Ginger snaps. With three forms of ginger– candied, ground, and fresh. And Thanksgiving just passed. And it was an evening for cupcakes.

I made up a recipe from nothing. Oh, how I love doing this. I consulted quite a few sources. However, this recipe– all me and our house’s need for cupcake. And good ol’ ginger snap.

Ginger Snap Cupcakes

For the batter::
2 c cake flour
2 t baking powder
3/4 t salt
1/2 t cinnamon
1/2 t ground ginger
1/4 t groung cloves

3/4 c plus a little more milk

1/2 c brown sugar
1/2 c granulated sugar
1/2 c (1 stick) unsalted butter

3 large eggs, room temperature
2 t vanilla extract

For the frosting::
**Note: There was twice as much frosting as I needed. If you don’t want extra frosting, halve this recipe.

1/4 c brown sugar
1 c powdered sugar
2 (8-oz) packages cream cheese
1/4 c butter
2 t cinnamon
1 t vanilla extract

Preheat oven to 350 degrees F.

The dry team:: Sift it all together– cake flour, baking powder, salt, ground ginger, ground cinnamon, and ground cloves.

Next, cream the brown sugar, granulated sugar, and butter together.

Cream, cream, cream.

It’ll start to look crumbly. Don’t stop yet.

Then, it’ll look a little smoother. Keep on mixing.

Ahh. Smooth sailing. Now, you’ll mix in one egg at a time. Crack the egg into the bowl, then mix until completely incorporated. Repeat. Repeat.

Now, I have a confession to make. The second egg was twins!!!

I wasn’t sure what to do at first. So, I thought of all the friends I have who are twins. What would they do in a situation like this? As a twin, it is important to be treated as an individual. Instead of counting this egg as one egg, I thought I need to count it as two. What would you have done in this situation?? Did I do the right thing?

As soon as I got past the soul delving, I went on with cooking. We can go on, too.

Add a portion of the dry into the wet ingredients. Mix until completely incorporated.

Add a splash of milk. Mix until completely incorporated.

Repeat.

Keep repeating until dry mix and milk are gone:: dry, mix, milk, mix, dry, mix, milk, mix, dry, mix, milk, mix.

Now dollop batter into prepared muffin tins. Fill 3/4 to the top.

Cook for 20 minutes. But start checking on them at 15 minutes.

While they are baking, make the caramel!!!

For the Caramel Sauce::

4 T butter
1/2 c brown sugar

In a sauce pan, melt butter with heat on medium. Add brown sugar, stir until everything is all mixed up. Allow to cook for two minutes, continuing to stir the whole time. Then, set aside.

Then continue on to the frosting.

Put sugars and cinnamon into mixing bowl.

Add cream cheeses and butter. And cream all together. Oh, yeah. Add vanilla extract, too.
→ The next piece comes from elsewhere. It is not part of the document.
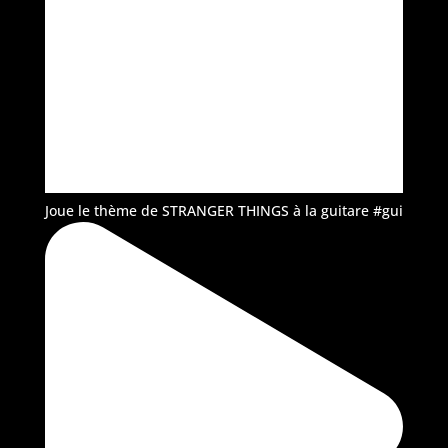
Joue le thème de STRANGER THINGS à la guitare #gui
Look! It’s all creamed together. Oh, man. Look at that cinnamon. Place in the refrigerator, covered until you’re ready to use it.

Core out the cupcakes once they get a chance to cool a bit. I just used a knife. I don’t have one of those neato cupcake corers, but I didn’t need one. I just used a knife to core the cupcakes and then added the caramel to the center.

Smush up some ginger snap cookies.

Top with frosting and smushed ginger snaps.

Enjoy!

Make sure you put the frosting away really quickly. Before you discover how delicious the frosting is with ginger snaps. Store it in the refrigerator. And have someone else put it in there so he or she knows where it is but you don’t… just so you don’t eat all of it by yourself.